Выследил? Делиться? Это она вообще о чем? Я наблюдаю за каплей. Мне не до слов.
Вера пальцами проводит по моей кисти, чтобы я вернулся обратно в разговор. Я смеюсь – все это кажется мне таким наивным и глупым. Уже много лет. Скоро будет семь – как мы просто наблюдаем друг за другом.
– Прости, я задумался.
– На тему? – Кажется, она замечает свою оплошность и вот уже осматривает стол в поисках салфетки.
– На тему капель спермы, стекающих по подбородку. – Мне остается лишь честность.
– Не жизненно! Одной каплей никогда и ничего не ограничивается.
– В старости мы будем так же умно вести себя? – интересуюсь я, как будто мне снова шестнадцать и я, накуренный, попал на «Рассекая волны» Ларса фон Триера и, не понимая трагизма происходящего, смеюсь.
– А вдруг не будет старости? – Вера говорит это с таким страхом в голосе, что меня неприятно передергивает.
– А что будет, если не старость? – Меня интересуют ее вариации апокалипсиса.
– Третья мировая война.

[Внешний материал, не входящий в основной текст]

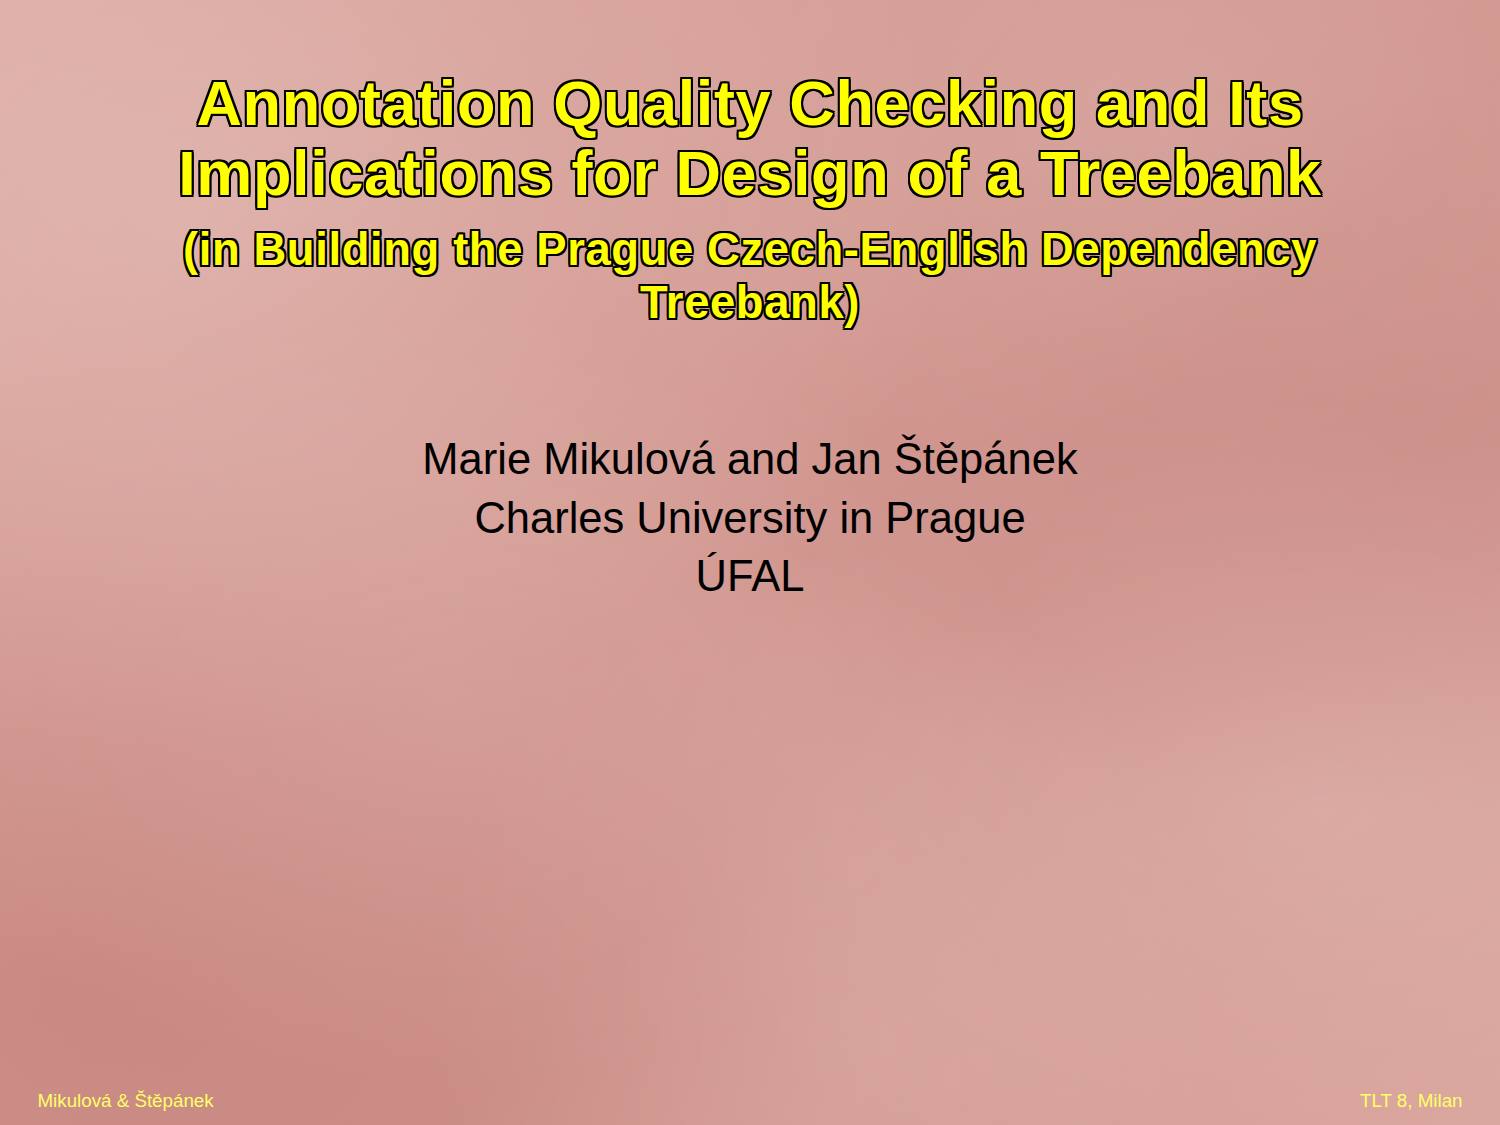Annotation Quality Checking and Its Implications for Design of a Treebank (in Building the Prague Czech-English Dependency Treebank)
Marie Mikulová and Jan Štěpánek
Charles University in Prague
ÚFAL
Mikulová & Štěpánek TLT 8, Milan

Или эпидемия. Или ее просто не будет. По воле случая.
– Хочешь, чтобы я умер молодым?
– Ты уже с этим опоздал. Молодость в прямом ее понимании мы оставили лет десять тому назад.
Она смотрит на свою грудь и все же замечает траекторию движения капли. Вера взглядом обходит весь столик, тянется к салфетнице и начинает исправлять приятное для меня недоразумение. Весь парадокс в том, что, сколько бы раз я ни проносил вилку мимо рта и ни орошал джинсы томатным соусом, салфеток на столе никогда не было.
…Нет, ну вот бывает же так? Когда надо – никогда не докричишься до официанта, чтобы тот подошел, еще упрашивать приходится. Подай, принеси. Он хоть упаковку чая или кофе купил на чаевые, что я ему оставляю? Нет, скотина, все пробухал! Я же знаю, как он на пару с барменом сливают ром и виски и после закрытия нажираются, а на деньги, вырученные с посетителей, снимают шаболд в соседнем задрипанном баре. Я же не сомневаюсь в их умении в силу возраста все опошлять и сводить к примитивным понятиям.
– Эй, уважаемый! Кофе принеси! – кричу, не просто повышаю голос, а именно кричу я на официанта.
– Ты что, с ума сошел? Я на минуту. У меня встреча по работе, а ты мне своей метафизикой настроение сбиваешь. Хорош уже, ладно?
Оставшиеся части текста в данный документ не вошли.